Adnan Hajj Photojournalism Controversy Regarding the 2006 Isreal-Lebanon Conflict

Adnan Hajj was a freelance photographer working on the 2006 Lebanon War, a conflict between the state of Isreal and belligerents in Lebanon. Hajj had been working with Reuters for a number of years, and was taking photographs for their coverage of the conflict. Later, after some of the photos were displayed on Reuters, in conjunction with their reporting, it was revealed that the photos were the subject of heavy manipulation from a photo-manipulation software. The manipulation included the apparent use of Adobe Photoshop's Clone tool to make damage caused by Isreal appear worse than it actually was, and taking a photo of an Israeli plane dropping a flare and cloned it to make it appear as three flares, then misrepresented them as missiles being dropped over Lebanon. The images were retracted and Reuters terminated Hajj from their staff.

 Image: Reuters photographs
(Photo from NBC, the left photo is the doctored one, the right photo is not)

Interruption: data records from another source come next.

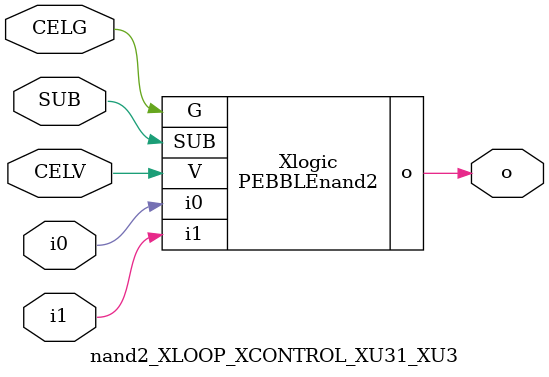
<source format=v>



module PEBBLEnand2 ( o, G, SUB, V, i0, i1 );

  input i0;
  input V;
  input i1;
  input G;
  output o;
  input SUB;
endmodule

//Celera Confidential Do Not Copy nand2_XLOOP_XCONTROL_XU31_XU3
//Celera Confidential Symbol Generator
//5V NAND2
module nand2_XLOOP_XCONTROL_XU31_XU3 (CELV,CELG,i0,i1,o,SUB);
input CELV;
input CELG;
input i0;
input i1;
input SUB;
output o;

//Celera Confidential Do Not Copy nand2
PEBBLEnand2 Xlogic(
.V (CELV),
.i0 (i0),
.i1 (i1),
.o (o),
.SUB (SUB),
.G (CELG)
);
//,diesize,PEBBLEnand2

//Celera Confidential Do Not Copy Module End
//Celera Schematic Generator
endmodule

</source>
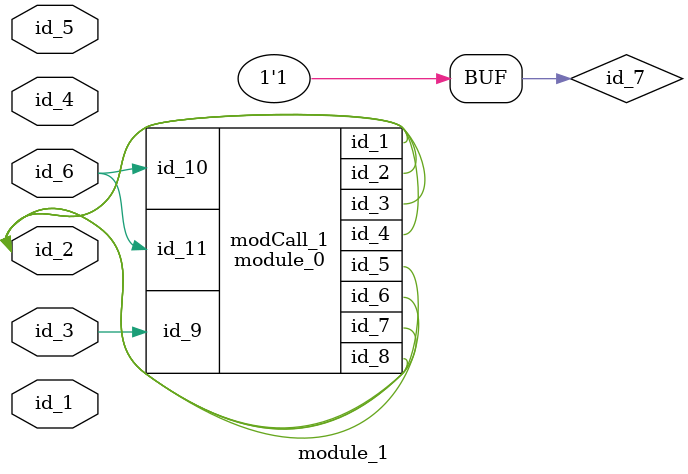
<source format=v>
module module_0 (
    id_1,
    id_2,
    id_3,
    id_4,
    id_5,
    id_6,
    id_7,
    id_8,
    id_9,
    id_10,
    id_11
);
  input wire id_11;
  input wire id_10;
  input wire id_9;
  output wire id_8;
  inout wire id_7;
  output wire id_6;
  output wire id_5;
  inout wire id_4;
  inout wire id_3;
  output wire id_2;
  inout wire id_1;
  localparam id_12 = 1 == 1;
endmodule
module module_1 (
    id_1,
    id_2,
    id_3,
    id_4,
    id_5,
    id_6
);
  input wire id_6;
  input wire id_5;
  input wire id_4;
  input wire id_3;
  inout wire id_2;
  module_0 modCall_1 (
      id_2,
      id_2,
      id_2,
      id_2,
      id_2,
      id_2,
      id_2,
      id_2,
      id_3,
      id_6,
      id_6
  );
  input wire id_1;
  tri id_7;
  assign id_7 = -1;
endmodule

</source>
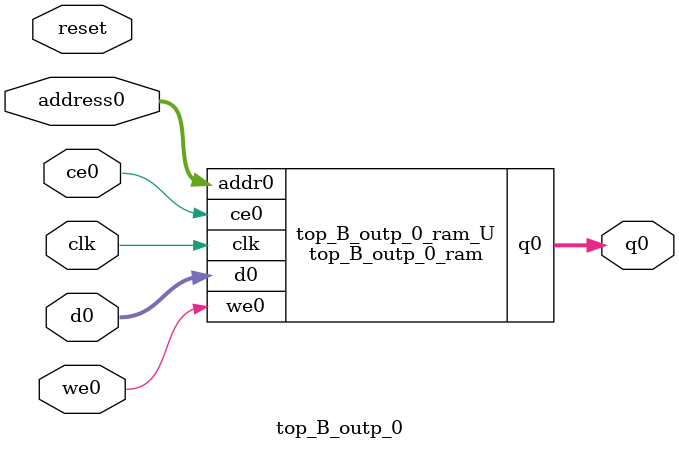
<source format=v>
`timescale 1 ns / 1 ps
module top_B_outp_0_ram (addr0, ce0, d0, we0, q0,  clk);

parameter DWIDTH = 32;
parameter AWIDTH = 9;
parameter MEM_SIZE = 288;

input[AWIDTH-1:0] addr0;
input ce0;
input[DWIDTH-1:0] d0;
input we0;
output reg[DWIDTH-1:0] q0;
input clk;

(* ram_style = "block" *)reg [DWIDTH-1:0] ram[0:MEM_SIZE-1];




always @(posedge clk)  
begin 
    if (ce0) begin
        if (we0) 
            ram[addr0] <= d0; 
        q0 <= ram[addr0];
    end
end


endmodule

`timescale 1 ns / 1 ps
module top_B_outp_0(
    reset,
    clk,
    address0,
    ce0,
    we0,
    d0,
    q0);

parameter DataWidth = 32'd32;
parameter AddressRange = 32'd288;
parameter AddressWidth = 32'd9;
input reset;
input clk;
input[AddressWidth - 1:0] address0;
input ce0;
input we0;
input[DataWidth - 1:0] d0;
output[DataWidth - 1:0] q0;



top_B_outp_0_ram top_B_outp_0_ram_U(
    .clk( clk ),
    .addr0( address0 ),
    .ce0( ce0 ),
    .we0( we0 ),
    .d0( d0 ),
    .q0( q0 ));

endmodule


</source>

The obvious unethical act was the intentional and manipulative doctoring of photos of the conflict in order to potentially sway the public perception against Isreal. After the first photo was pointed out as having inconsistencies, Reuters did the right thing by looking at Hajj's other photos that they published. After having found another doctored photo, they retracted the photos and removed Hajj from their staff. However it could have potentially been avoided if Reuters more heavily reviewed the work of its freelance photographers.